--- Text section ---
This is a correct statement of what is disclosed by the record.
"Where two parties make a parol contract, and they disagree about its terms, it is the duty of the court, in an action arising thereon, to explain to the jury . . . the legal effect of each party's recollection of the terms of the same." Stewart v. Fowler, 37 Kan. 677, 15 P. 918.
It was not necessary to instruct as to "meeting of minds." This might be necessary if defendant claimed no contract had been created. But he admits there was a contract, and it became an issue what the terms were which he assented to. As said in Bewick v. Butterfield, 60 Mich. 203, 26 N.W. 882: "The remarks of the court in relation to the meeting of the minds of the parties . . . was good law in the abstract, but might have been and undoubtedly was, under the circumstances of the case, misleading. There was no pretense that the minds of the parties did not meet in some kind of an understanding." That is the situation here. They did arrive at a contract; both sides say so — what was the true version was the sole issue to be submitted to the jury and the court submitted it properly.
This view of a contract established — the jury to say which version is correct — is the basis for almost all of the rulings.
The appellant says the court erred in permitting the cross-examination of the defendant as to the opinion regarding the probability of conviction of Tucker in the district court entertained by him on or before the time he made the contract with the plaintiff. There was no error in permitting this examination as the crucial point between the parties is whether the services of the plaintiffs were to terminate in the district court or to continue thereafter. If the plaintiff had the firm opinion that Tucker would be acquitted in the district court it might have some bearing upon the length of time the services of plaintiff were contracted for. This covers specifications of error 1 and 2. Specifications 3 to 11 deal with the work performed by counselor Murphy, his previous experience in defense or prosecution, the extent of his practice in criminal cases, work which brought him into prominence in the state, the length of time spent in preparation and in the actual trial of the case, whether all of his time was devoted to it or some spent on other cases, his opinion as to the value of the service and work done outside of the state. There was no error in this. It was admitted by the parties defendant was to pay $2,500. This might well be considered by some of the jurors a fortunate compensation and to support the contention that the parties contracted for services in the district court only it was permissible to show the extent of work that was required, and the reputation and professional skill of the one employed in order to counteract the possible assumption that because the fee was so large it must necessarily have included work to the end.
--- Listing ---
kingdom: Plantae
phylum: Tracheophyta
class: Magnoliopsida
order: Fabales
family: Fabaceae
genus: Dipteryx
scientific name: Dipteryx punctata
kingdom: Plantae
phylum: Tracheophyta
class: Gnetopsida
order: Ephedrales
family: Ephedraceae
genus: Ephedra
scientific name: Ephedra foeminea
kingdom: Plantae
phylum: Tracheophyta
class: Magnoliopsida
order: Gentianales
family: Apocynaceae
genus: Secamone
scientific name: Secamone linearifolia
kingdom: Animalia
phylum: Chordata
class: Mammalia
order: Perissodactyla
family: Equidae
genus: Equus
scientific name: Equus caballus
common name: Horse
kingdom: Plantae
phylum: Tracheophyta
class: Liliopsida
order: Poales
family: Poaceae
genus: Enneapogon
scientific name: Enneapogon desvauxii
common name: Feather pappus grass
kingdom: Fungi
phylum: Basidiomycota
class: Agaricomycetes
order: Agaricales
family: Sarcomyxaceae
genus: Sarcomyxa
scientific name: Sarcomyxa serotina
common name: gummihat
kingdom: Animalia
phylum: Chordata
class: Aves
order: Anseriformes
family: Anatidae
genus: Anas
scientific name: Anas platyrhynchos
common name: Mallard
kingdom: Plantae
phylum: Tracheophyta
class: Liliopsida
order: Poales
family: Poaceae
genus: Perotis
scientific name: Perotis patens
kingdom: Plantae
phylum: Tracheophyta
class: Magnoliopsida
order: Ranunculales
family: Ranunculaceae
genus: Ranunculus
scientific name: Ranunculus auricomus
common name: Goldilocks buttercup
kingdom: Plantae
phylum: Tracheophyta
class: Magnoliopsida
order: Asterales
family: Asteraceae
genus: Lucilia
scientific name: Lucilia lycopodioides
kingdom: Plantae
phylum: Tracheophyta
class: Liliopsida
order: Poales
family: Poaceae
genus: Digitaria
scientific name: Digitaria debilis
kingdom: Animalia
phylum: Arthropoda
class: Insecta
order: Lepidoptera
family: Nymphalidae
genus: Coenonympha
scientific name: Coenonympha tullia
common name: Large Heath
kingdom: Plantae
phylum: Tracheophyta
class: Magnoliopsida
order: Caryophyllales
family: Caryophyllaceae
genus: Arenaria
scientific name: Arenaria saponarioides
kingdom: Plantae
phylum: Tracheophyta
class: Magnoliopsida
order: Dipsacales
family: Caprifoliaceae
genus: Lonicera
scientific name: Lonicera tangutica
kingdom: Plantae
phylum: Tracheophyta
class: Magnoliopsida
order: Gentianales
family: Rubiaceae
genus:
---
#### Given exercise 1
Answer these questions about the court opinion:
(a) Which case is quoted on the court's duty when parties to a parol contract disagree about its terms?
(b) What amount did the parties admit the defendant was to pay?
(c) Which specifications of error does the ruling on the cross-examination about Tucker's probable conviction cover?
#### Given exercise 2
Transcribe the records word for word, covering the stretch from the start of the records through the line that contains "common name: Mallard".
The court opinion and the records were taken from unrelated sources.

#### Solution 1
(a) Stewart v. Fowler, 37 Kan. 677, 15 P. 918
(b) $2,500
(c) Specifications 1 and 2

#### Solution 2
kingdom: Plantae
phylum: Tracheophyta
class: Magnoliopsida
order: Fabales
family: Fabaceae
genus: Dipteryx
scientific name: Dipteryx punctata
kingdom: Plantae
phylum: Tracheophyta
class: Gnetopsida
order: Ephedrales
family: Ephedraceae
genus: Ephedra
scientific name: Ephedra foeminea
kingdom: Plantae
phylum: Tracheophyta
class: Magnoliopsida
order: Gentianales
family: Apocynaceae
genus: Secamone
scientific name: Secamone linearifolia
kingdom: Animalia
phylum: Chordata
class: Mammalia
order: Perissodactyla
family: Equidae
genus: Equus
scientific name: Equus caballus
common name: Horse
kingdom: Plantae
phylum: Tracheophyta
class: Liliopsida
order: Poales
family: Poaceae
genus: Enneapogon
scientific name: Enneapogon desvauxii
common name: Feather pappus grass
kingdom: Fungi
phylum: Basidiomycota
class: Agaricomycetes
order: Agaricales
family: Sarcomyxaceae
genus: Sarcomyxa
scientific name: Sarcomyxa serotina
common name: gummihat
kingdom: Animalia
phylum: Chordata
class: Aves
order: Anseriformes
family: Anatidae
genus: Anas
scientific name: Anas platyrhynchos
common name: Mallard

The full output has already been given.